Data provided —
────────────────────────────────────────

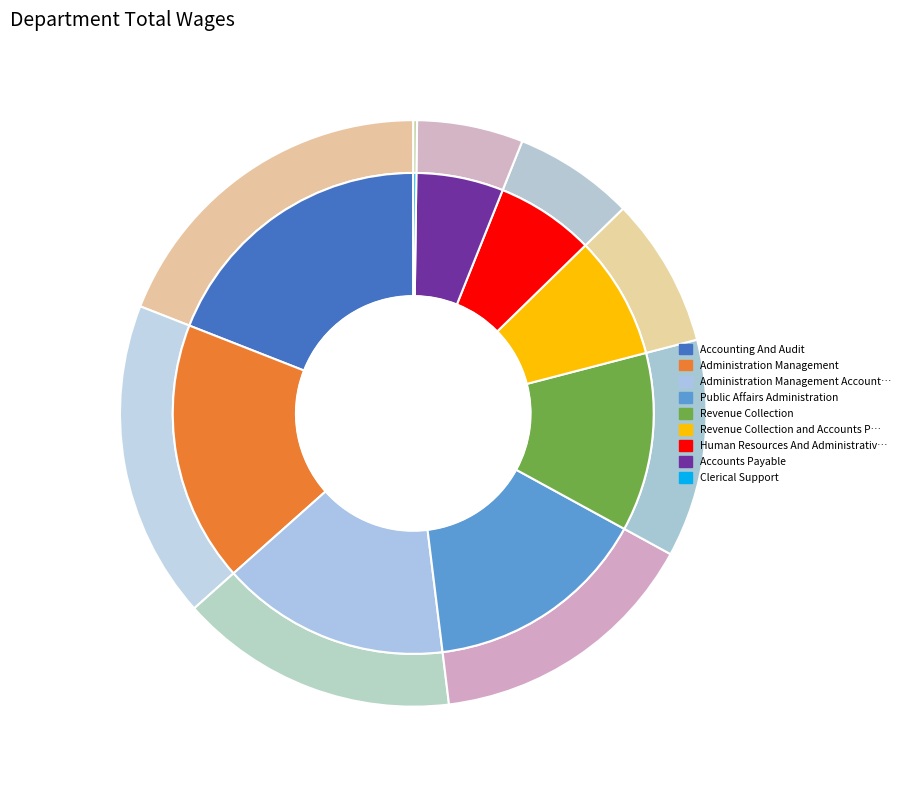

How many segments does this pie chart have?

9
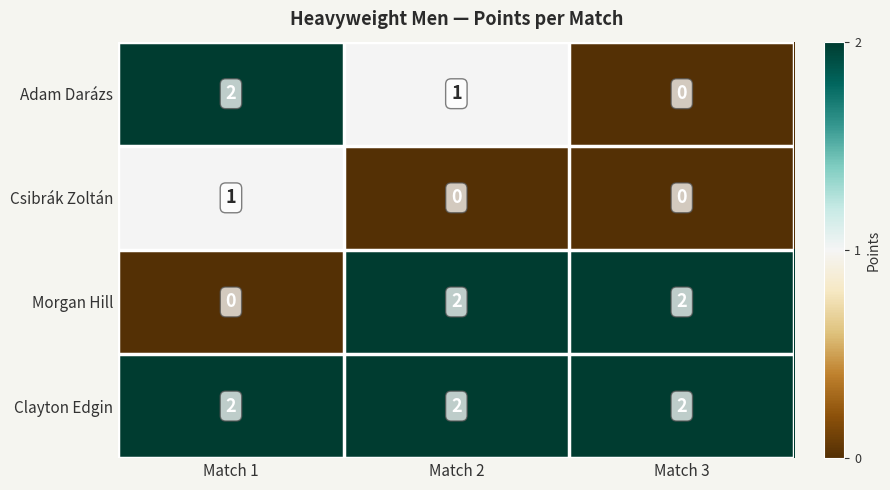

Reading left to right, extract all data points from this chart.

Adam Darázs: 2	1	0
Csibrák Zoltán: 1	0	0
Morgan Hill: 0	2	2
Clayton Edgin: 2	2	2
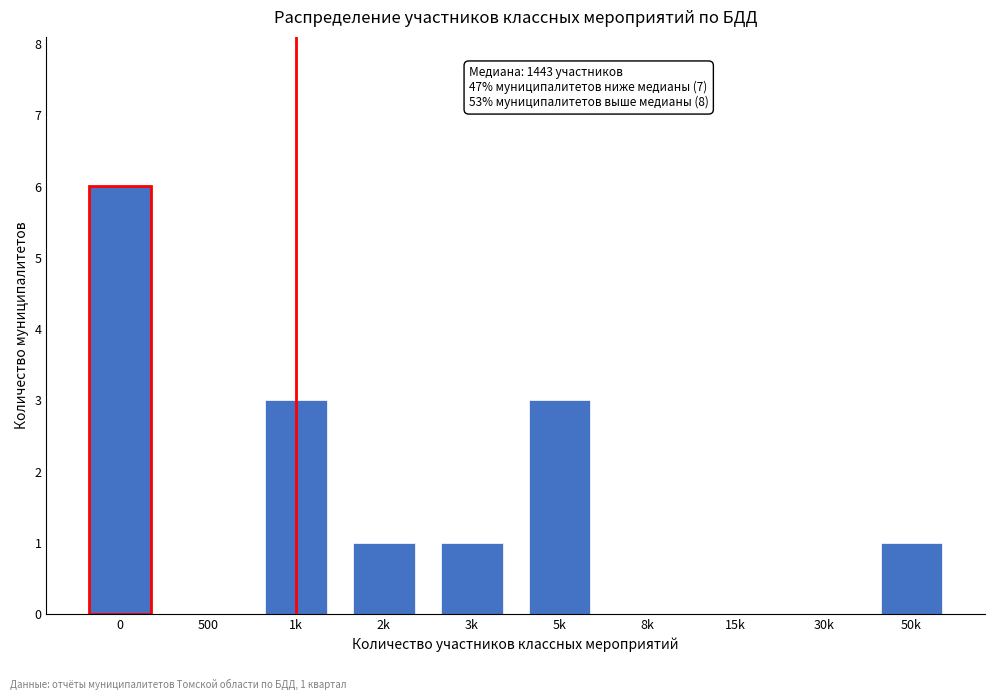

Reading right to left, extract all data points from this chart.

50k=1	30k=0	15k=0	8k=0	5k=3	3k=1	2k=1	1k=3	500=0	0=6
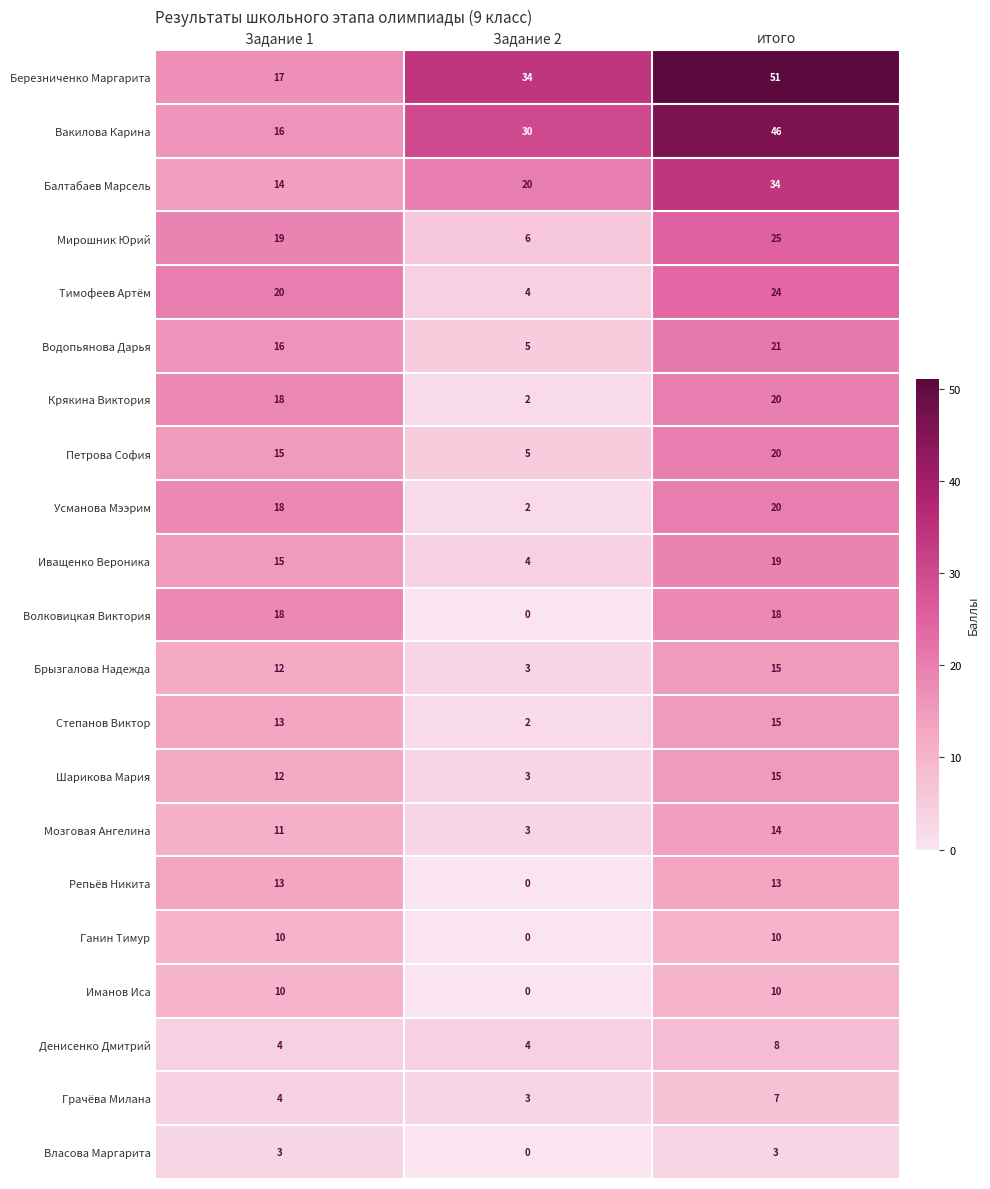

What is the difference between the maximum and minimum values in the Тимофеев Артём series?

20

────────────────────────────────────────

Return, word for word, the lines from the one holding "Reading right to" through the last of the lines above, both included. Leave out the pictures.

Reading right to left, extract all data points from this chart.

50k=1	30k=0	15k=0	8k=0	5k=3	3k=1	2k=1	1k=3	500=0	0=6

What is the difference between the maximum and minimum values in the Тимофеев Артём series?

20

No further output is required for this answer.